Лейтенант и мичман слушали его внимательно и по-разному. Завалишин смотрел сначала весело, потом насмешливо, потом серьёзно, с любопытством и лёгким недоверием в глазах. Барабанил пальцами по туго обтянутому чёрным сукном колену, крутил в пальцах серебряный полтинник. Отец же глядел странно, словно хотел что-то сказать и не мог, словно рад был отчего-то за сына, который впервые в жизни сам хоть чего-то добился. Играл кисточкой вышитого кисета, суживал глаза.
Когда Влас умолк, отец, так ничего и не сказав, принялся набивать трубку, кривую, собственноручно резанную из морёного плавника. Примял табак большим пальцем, сунул трубку янтарным мундштуком в зубы и полез в сумку за кресалом.

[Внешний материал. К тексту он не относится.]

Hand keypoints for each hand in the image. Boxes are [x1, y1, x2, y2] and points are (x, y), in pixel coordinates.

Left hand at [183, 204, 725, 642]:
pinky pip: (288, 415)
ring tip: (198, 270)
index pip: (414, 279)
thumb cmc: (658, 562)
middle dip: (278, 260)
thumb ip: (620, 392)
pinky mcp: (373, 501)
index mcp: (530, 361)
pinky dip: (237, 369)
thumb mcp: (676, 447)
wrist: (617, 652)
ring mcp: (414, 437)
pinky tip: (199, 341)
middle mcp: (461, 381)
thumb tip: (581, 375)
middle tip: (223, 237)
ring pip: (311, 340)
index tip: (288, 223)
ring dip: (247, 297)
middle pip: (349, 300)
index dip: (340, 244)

– Мдааа, – протянул лейтенант задумчиво. – А не могло тебе показаться, Власий?
– Нескольким людям сразу показаться не может, – пробурчал Влас. – Можно и у других спросить. Спиридон Игнатьевич видел, и покрутчиков двое – Антип да Евсей…

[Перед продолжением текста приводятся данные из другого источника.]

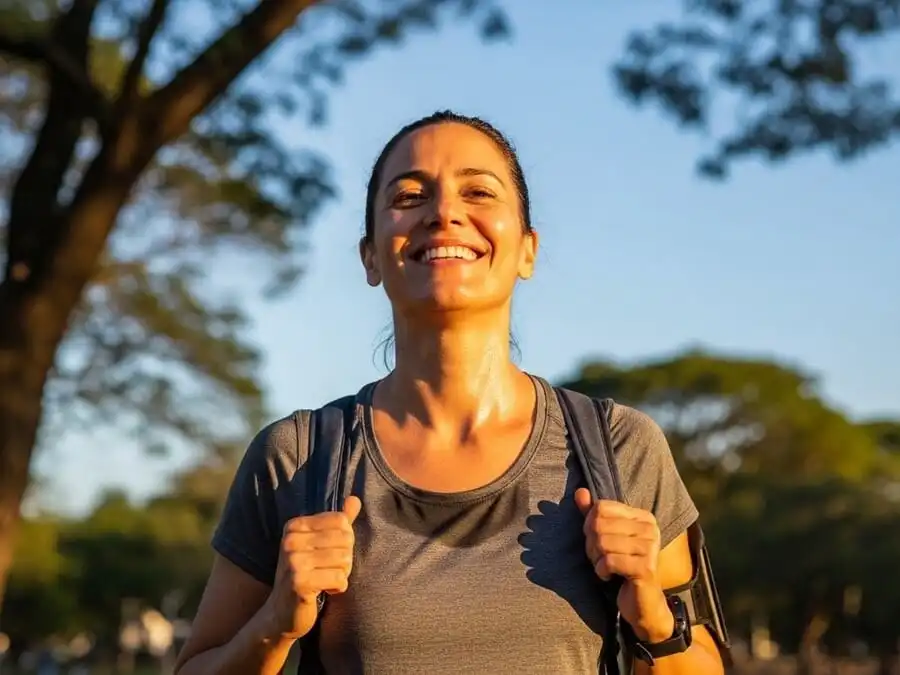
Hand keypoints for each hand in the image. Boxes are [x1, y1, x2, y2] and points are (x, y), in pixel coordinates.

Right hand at [263, 496, 361, 639]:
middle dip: (345, 559)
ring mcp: (293, 561)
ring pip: (345, 559)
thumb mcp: (318, 545)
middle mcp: (291, 540)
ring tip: (326, 580)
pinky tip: (324, 591)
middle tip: (328, 570)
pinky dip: (338, 587)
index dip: (344, 540)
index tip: (329, 553)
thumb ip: (337, 521)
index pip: (340, 521)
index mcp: (294, 526)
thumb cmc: (305, 575)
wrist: (281, 614)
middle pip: (345, 539)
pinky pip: (339, 579)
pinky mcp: (299, 583)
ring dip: (342, 574)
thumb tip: (355, 498)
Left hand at [574, 489, 672, 641]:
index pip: (601, 507)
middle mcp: (650, 529)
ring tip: (605, 567)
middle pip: (599, 524)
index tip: (597, 541)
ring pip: (602, 542)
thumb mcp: (606, 538)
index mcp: (643, 517)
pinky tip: (609, 576)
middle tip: (599, 558)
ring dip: (596, 559)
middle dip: (591, 544)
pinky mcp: (645, 568)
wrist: (642, 604)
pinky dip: (601, 571)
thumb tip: (579, 492)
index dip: (590, 525)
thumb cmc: (622, 567)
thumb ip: (593, 515)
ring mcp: (650, 548)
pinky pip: (609, 561)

– Не стоит у них ничего спрашивать, Николай Иринархович, – хмуро сказал отец, высекая огонь. Дождался, пока трут затлеет и сунул его в чашку трубки. Пыхнул несколько раз, выпустил облачко дыма, дождался, пока оно растает в воздухе и повторил со значением. – Не стоит спрашивать. Не расскажут они. И ты, сыне, не болтай про то больше ни с кем. Не надо.
Не надо так не надо.
Влас даже обиделся. Сами взрослые что-то знали, но помалкивали. Видимо, такие же чувства испытывал и Завалишин, потому что в глазах у него мелькнуло что-то вроде обиды, такой же, какую испытывал и сам Влас. Мальчишка спросил, испытывая какую-то странную общность с лейтенантом:
– Николай Иринархович… господин лейтенант… а что это было такое?
– Не знаю, – подумав, протянул лейтенант. – Не знаю… но любопытство, Влас, – дело само по себе хорошее, – сказал лейтенант твёрдо. – Для моряка будущего полезное. Я слышал, ты в морской корпус собираешься…
– Точно так, господин лейтенант, – Влас ощутил странное чувство, – и гордость, и расстройство от своего своеволия одновременно. – В этом году поступать еду.